Contrary to popular rhetoric, the Obama campaign was organized in a top-down organizational structure, with assigned roles and leader-driven teams who were accountable to higher-ups in a managerial hierarchy. Beyond the basic strategic protocols, talking points, and leadership training however, volunteers were given an inordinate amount of responsibility and power to meet objectives, handle voter files, and collect field data, as well as freedom to self-organize and make tactical decisions, and to adapt campaign rhetoric to their own personal narratives. This pragmatic top-down structure with bottom-up features is described by Philip N. Howard as a heterarchy, a “bureaucracy [that] is fitted around the project” where “decisions are made by identifying problems and paradoxes that need managing not solving…constantly refined by the experience of what works…the hypermedia campaign is fluid, allowing active constituents a greater role in generating content…and flattening the overall campaign structure.” In the business community this organizational form is known as “permanently beta,” referencing the perpetual iterative design process behind digital technologies. This type of structure gave the Obama campaign an enormous amount of flexibility and access to a larger concentration of human resources, while still allowing them to retain a certain amount of control over campaign activities.
++++++++
EXPLORE THE MATERIAL
**1.** According to the passage on the Obama campaign's organization, what term does Philip N. Howard use for its structure?
**2.** Resume the passage on the Obama campaign's organization, picking up after its final sentence.
The data that come next have no connection to the passage on the Obama campaign's organization.

DATA RECORDS
++++++++
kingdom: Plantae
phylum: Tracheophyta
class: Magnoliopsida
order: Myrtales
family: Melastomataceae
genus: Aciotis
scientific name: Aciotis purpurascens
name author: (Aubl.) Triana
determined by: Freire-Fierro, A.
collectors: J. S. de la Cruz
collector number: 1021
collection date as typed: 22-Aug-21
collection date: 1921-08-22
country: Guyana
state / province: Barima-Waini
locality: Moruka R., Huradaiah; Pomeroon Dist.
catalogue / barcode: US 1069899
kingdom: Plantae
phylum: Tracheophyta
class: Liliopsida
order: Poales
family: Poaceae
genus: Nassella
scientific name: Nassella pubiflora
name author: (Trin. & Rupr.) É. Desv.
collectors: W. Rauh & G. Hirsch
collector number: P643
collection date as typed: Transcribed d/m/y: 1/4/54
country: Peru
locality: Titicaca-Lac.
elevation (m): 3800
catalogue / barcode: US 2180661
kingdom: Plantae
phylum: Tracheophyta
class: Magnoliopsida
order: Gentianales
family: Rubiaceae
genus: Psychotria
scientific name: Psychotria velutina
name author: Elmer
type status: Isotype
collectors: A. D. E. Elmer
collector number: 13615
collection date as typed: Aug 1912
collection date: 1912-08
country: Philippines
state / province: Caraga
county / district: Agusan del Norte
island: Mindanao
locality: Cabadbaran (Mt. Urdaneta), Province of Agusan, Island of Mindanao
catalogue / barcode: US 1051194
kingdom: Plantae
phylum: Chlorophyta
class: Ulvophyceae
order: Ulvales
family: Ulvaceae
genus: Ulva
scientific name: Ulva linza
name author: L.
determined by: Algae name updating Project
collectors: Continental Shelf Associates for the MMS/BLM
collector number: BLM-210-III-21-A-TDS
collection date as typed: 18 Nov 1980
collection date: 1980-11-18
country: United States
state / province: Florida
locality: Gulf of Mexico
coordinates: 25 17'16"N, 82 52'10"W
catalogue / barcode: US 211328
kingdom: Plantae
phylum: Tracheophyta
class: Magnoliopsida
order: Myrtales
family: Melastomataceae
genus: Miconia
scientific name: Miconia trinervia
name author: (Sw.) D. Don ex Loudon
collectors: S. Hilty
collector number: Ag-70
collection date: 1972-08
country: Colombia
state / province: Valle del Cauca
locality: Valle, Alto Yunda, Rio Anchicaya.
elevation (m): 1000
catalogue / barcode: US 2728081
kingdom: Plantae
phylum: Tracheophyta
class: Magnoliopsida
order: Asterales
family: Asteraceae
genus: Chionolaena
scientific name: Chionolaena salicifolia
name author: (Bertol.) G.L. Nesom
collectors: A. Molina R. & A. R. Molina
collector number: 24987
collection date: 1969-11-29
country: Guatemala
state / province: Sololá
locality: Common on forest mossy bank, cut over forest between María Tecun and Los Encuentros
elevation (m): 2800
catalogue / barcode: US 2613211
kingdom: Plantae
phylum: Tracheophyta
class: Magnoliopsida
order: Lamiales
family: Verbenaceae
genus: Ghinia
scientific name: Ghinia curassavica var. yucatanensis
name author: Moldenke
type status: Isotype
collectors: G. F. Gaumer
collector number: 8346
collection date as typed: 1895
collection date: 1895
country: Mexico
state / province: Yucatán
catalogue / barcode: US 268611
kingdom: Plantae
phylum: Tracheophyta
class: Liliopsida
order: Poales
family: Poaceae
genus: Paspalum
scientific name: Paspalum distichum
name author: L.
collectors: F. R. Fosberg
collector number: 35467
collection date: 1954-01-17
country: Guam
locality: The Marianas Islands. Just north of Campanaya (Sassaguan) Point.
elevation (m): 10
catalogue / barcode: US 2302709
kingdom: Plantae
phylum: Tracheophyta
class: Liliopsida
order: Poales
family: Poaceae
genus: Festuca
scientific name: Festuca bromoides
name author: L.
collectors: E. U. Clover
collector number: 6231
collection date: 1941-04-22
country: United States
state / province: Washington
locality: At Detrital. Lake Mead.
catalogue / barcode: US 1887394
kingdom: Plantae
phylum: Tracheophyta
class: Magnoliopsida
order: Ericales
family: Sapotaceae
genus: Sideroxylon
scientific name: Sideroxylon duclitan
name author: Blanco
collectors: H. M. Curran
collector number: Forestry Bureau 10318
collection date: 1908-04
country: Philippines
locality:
++++++++
ANSWERS TO EACH TASK
**1.** A heterarchy.

**2.**
Finally, the Obama campaign was an intensely database-driven operation, with voter data being collected and processed in real-time up until the very end. This data was used to create “computer generated models of states, down to segments of the media market,” allowing for up-to-the-minute, iterative status assessments, scheduling decisions, and resource allocation. As Matthew Hindman notes, “the statistics used to model voter attitudes and behavior have gone from rudimentary cross tabs, to the same sorts of cutting-edge learning algorithms Amazon and eBay use to predict consumer behavior.” Information technologies that aggregated and processed volunteer collected data, voter registration data, and the various data trails of information consumers online (such as that collected from MyBarackObama.com) allowed for an unprecedented ability to rapidly target both resources and message content to voters in real-time and through multiple venues, a campaign practice known as redlining. As a candidate campaign, the Obama campaign’s role within the public sphere was inextricably a persuasive one, however the degree to which it facilitated civic participation and mobilized voters should be given due consideration.